Sunday, July 27, 2008

And Now For Something Completely Different: An Asperger with a British Sense of Humor

I co-chair a book club geared to those with Asperger Syndrome or otherwise on the high end of the autism spectrum. We meet every Thursday night at eight P.M at the Barnes and Noble on the Ohio State campus. This past week we finished Good Omens by Neil Gaiman and Terry Pratchett. I had read Good Omens once before, but, like most books by either Gaiman or Pratchett, it was worth reading a second time. Good Omens is a hilarious romp through the apocalypse featuring an angel and a demon who conspire together to save humanity from the forces of both Heaven and Hell. This is top of the line British humor, my favorite kind. British humor, though, is not something that can be appreciated by everyone. The reactions of the group were mixed. As I see it, British humor reflects on different elements of the Asperger mindset and, depending on the person and circumstance, can either work very well for those with Asperger Syndrome or can utterly fail.

British humor, as exemplified by Monty Python, Douglas Adams and Terry Pratchett, entails manic insanity mixed with running gag references that span the cultural gambit and is usually quite dark. (For example Douglas Adams has the Earth blown to bits by aliens, building an interstellar freeway, in the first few chapters of the Hitchhiker’s Guide to the Galaxy.) Good Omens deals with the world coming to an end next Saturday afternoon. Heaven and Hell are preparing for a final showdown in which, no matter who wins, humanity will lose. Unfortunately, due to an error on the part of a satanic nun, the anti-Christ has gone missing. Out to save the day are the unlikely pair of Aziraphale and Crowly; an angel and a demon who are in fact good friends and who rather like the earth as it is. To those of you who are befuddled by this, not to worry; things only get more absurd as the book moves along. What keeps this all afloat is the fact that Good Omens is a satire on Paradise Lost and Revelations. It also makes fun of the Screwtape Letters, Star Wars, Doctor Who, televangelists, seventeenth century prophecies, witch-hunts, and James Bond just to name a few things.

British humor inundates the audience with strings of information, but revels in absolute absurdity. People with Asperger Syndrome are particularly suited to handling strings of information but are ill equipped to handle things that make no sense.

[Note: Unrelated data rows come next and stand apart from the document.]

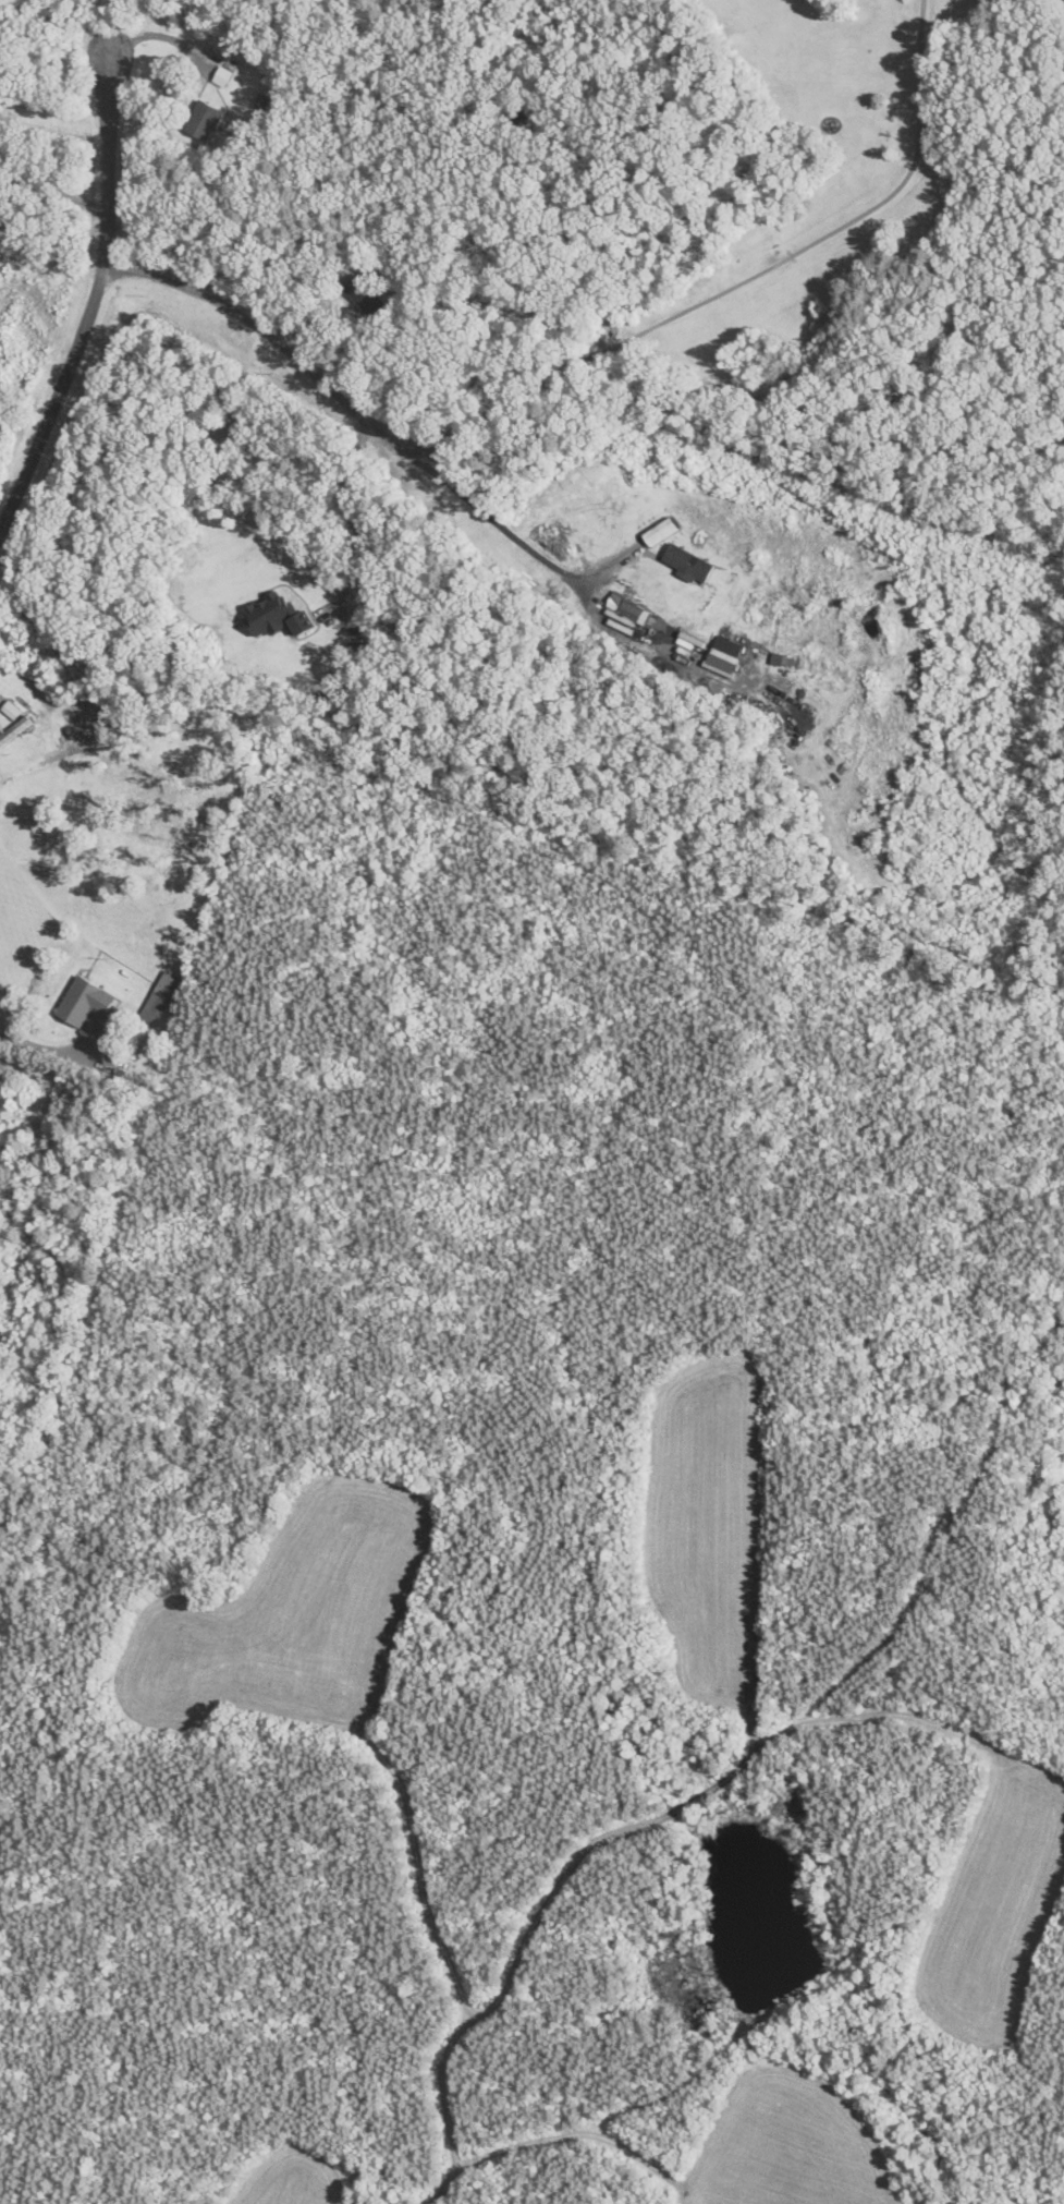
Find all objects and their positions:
building: (223, 75)
building: (203, 123)
road: (50, 190)
road: (745, 279)
road: (93, 294)
building: (366, 299)
building: (907, 397)
road: (353, 405)
road: (356, 512)
building: (653, 537)
building: (687, 564)
building: (623, 609)
building: (273, 618)
building: (725, 651)
building: (781, 661)
building: (47, 725)
building: (14, 731)
building: (161, 997)
building: (86, 1007)
road: (45, 1046)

British humor can be effective for such people if they have the necessary background to understand the references and if they can get past the fact that nothing makes any sense. One can then revel in how a given piece of British humor spits out information and how it follows its own innate logic off a cliff into perfectly “logical” absurdity. If the person with Asperger Syndrome does not pick up on the references, though, everything will backfire. All that would be left is a something that is all over the place and utterly overwhelming; in other words the sort of thing that those with Asperger Syndrome are woefully ill equipped to deal with.

The traditional assumption is that people with Asperger Syndrome have, in general, a difficult time dealing with humor. Humor is not logical and requires a certain flexibility in how one understands things. While this is particularly true in regards to British humor, British humor, because of how it uses strings of information, can, under the right circumstances, work very well for those with Asperger Syndrome.

Our next book is going to be Brave New World by Aldous Huxley. This book also fits into the model of British humor. We shall see how the group deals with this one.

4 comments:

James Pate said...

I liked Monte Python's Meaning of Life, but not much else by him. A lot of his stuff seems silly to me. It would probably do me well to watch Life of Brian, however, since a lot of my professors refer to that.

Do you like Are You Being Served? That's a British comedy, right?

Izgad said...

I admit that Monty Python can be very hit or miss; not everything they did was actually funny.
You should definitely see Life of Brian as it deals with the New Testament. I think you would particularly appreciate seeing Cleese and the gang in kippot, beards and sidelocks.
I have heard of Are You Being Served and have seen bits and pieces of it. I never really got into it though. Yes it is a British Comedy, but I am not sure how well it fits into the model of British comedy that I outlined.

HerbLover said...

Knowing that Pratchett has Alzheimer's, do you detect some sort of regression in "Unseen Academicals", compared to the previous books?

Izgad said...

I actually have not read the book yet, though it certainly is on my list, so I cannot judge. I have seen some recent clips of him speaking and he seemed ok, thank goodness. Obviously Alzheimer’s is not one of those diseases that can be diagnosed at a glance. (Unlike the dwarf ax that has been in my family unchanged through generations that I put into a troll head to aid him in his kind act of suicide.) I imagine that Pratchett and his publishers are smart enough to bring in outside help if there was anything obvious in the downturn of his writing.

Pratchett can write better comedy with half his brain tied behind his back than just about anyone so I am not worried.